Hungary’s parliament voted Tuesday to bar nationals from legally changing their gender, defying protests at home and abroad and warnings that transgender citizens will face greater discrimination.
The text of the new law as passed says gender would be defined as “biological sex based on primary sex characteristics and chromosomes”.
The law makes it impossible to change a person’s sex recorded at birth and therefore also prevents changing one’s legally recognised gender.
Hungarian LGBT rights organisation Hatter called the move “sad and outrageous” and said it ignored “practical and human rights concerns raised by dozens of civil society organisations and international bodies.”
Critics fear nationalist Prime Minister Viktor Orban’s government is pushing through parts of its controversial socially conservative agenda while attention is distracted by the coronavirus crisis.

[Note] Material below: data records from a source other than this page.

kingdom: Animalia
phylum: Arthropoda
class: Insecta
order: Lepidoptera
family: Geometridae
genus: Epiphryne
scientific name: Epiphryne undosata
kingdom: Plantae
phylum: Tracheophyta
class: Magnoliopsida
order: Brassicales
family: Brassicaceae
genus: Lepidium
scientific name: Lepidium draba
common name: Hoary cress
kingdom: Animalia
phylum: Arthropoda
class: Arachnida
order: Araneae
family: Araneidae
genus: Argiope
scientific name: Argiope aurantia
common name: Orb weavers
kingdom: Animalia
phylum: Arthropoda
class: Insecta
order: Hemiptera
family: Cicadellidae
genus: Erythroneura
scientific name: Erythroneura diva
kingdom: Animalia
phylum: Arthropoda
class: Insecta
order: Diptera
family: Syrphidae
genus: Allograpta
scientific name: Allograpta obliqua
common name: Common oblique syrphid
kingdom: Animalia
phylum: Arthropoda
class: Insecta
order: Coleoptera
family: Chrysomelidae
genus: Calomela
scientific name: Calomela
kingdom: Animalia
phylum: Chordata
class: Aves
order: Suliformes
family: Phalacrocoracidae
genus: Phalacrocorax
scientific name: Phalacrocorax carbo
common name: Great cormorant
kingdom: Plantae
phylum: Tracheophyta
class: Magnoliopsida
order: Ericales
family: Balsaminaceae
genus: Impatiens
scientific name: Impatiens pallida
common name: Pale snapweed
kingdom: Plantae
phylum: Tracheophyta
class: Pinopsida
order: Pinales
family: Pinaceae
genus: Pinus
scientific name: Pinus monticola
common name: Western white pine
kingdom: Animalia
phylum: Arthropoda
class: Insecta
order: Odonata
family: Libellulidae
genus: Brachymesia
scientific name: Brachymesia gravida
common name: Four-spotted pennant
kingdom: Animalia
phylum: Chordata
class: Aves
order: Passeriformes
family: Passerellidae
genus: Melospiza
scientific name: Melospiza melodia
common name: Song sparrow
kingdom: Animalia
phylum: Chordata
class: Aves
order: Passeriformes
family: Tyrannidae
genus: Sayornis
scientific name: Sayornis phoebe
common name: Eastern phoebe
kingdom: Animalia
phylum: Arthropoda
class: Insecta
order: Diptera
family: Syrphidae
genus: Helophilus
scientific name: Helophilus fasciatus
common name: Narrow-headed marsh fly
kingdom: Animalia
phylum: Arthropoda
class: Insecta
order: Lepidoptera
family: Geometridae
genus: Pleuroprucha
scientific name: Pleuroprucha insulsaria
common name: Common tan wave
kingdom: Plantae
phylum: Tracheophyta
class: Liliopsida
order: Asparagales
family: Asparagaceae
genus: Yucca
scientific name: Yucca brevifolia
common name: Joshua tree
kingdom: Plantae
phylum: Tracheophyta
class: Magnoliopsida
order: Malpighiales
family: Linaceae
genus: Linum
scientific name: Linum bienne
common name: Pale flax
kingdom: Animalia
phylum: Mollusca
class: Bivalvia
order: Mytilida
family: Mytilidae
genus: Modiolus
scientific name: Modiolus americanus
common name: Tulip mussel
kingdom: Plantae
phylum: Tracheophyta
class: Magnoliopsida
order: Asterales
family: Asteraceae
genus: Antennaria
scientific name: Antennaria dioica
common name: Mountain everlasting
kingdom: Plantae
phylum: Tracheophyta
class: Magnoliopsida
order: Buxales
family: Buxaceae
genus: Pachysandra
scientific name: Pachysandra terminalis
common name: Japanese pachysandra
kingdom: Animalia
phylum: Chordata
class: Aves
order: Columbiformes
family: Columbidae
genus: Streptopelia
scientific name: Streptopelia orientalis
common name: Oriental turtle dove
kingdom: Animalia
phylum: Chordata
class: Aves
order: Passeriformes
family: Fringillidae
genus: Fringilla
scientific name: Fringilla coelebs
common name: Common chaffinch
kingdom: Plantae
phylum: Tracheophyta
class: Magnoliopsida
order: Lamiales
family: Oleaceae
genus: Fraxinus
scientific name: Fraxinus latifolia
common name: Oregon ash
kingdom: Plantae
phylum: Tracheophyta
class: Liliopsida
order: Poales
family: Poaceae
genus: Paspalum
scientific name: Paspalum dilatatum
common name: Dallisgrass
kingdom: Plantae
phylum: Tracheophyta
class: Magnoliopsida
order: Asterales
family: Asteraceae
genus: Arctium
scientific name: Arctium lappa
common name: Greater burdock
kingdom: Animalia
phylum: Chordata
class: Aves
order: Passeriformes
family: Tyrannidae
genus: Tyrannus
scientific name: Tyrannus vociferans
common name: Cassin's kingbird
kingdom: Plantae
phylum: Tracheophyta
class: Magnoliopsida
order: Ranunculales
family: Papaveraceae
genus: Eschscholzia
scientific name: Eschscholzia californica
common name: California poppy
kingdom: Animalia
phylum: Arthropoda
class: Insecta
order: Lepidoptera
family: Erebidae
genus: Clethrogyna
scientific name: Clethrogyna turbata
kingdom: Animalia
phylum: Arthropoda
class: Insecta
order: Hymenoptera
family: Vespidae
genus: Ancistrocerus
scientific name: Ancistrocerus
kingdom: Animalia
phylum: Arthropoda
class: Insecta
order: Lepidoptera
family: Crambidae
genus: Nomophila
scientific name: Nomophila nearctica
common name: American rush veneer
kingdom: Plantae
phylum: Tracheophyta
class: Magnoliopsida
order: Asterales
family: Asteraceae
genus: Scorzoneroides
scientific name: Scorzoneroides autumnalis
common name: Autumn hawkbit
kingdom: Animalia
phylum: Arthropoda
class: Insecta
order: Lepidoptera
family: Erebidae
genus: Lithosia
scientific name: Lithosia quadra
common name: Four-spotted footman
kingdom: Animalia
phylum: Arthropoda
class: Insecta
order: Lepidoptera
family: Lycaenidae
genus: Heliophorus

“We will not give up the fight: we ask the president of the republic to send the law for review to the Constitutional Court,” Hatter said in a statement sent to AFP, adding that it would explore possible legal challenges to the law, both in Hungary and abroad.
Rights activists say the new law will expose transgender Hungarians to greater discrimination in employment, housing, access to goods and services and official procedures.
Earlier this month parliament — dominated by Orban’s Fidesz party — rejected the ratification of a treaty aimed at combatting violence against women.
The government opposes the Istanbul Convention partly on the grounds that it promotes “destructive gender ideologies”.
Since Orban came to power in 2010, his government has pursued several policies it says uphold traditional Hungarian values, including inserting a definition of marriage in the constitution as being between one man and one woman and a 2018 decree which effectively banned universities from teaching gender studies courses.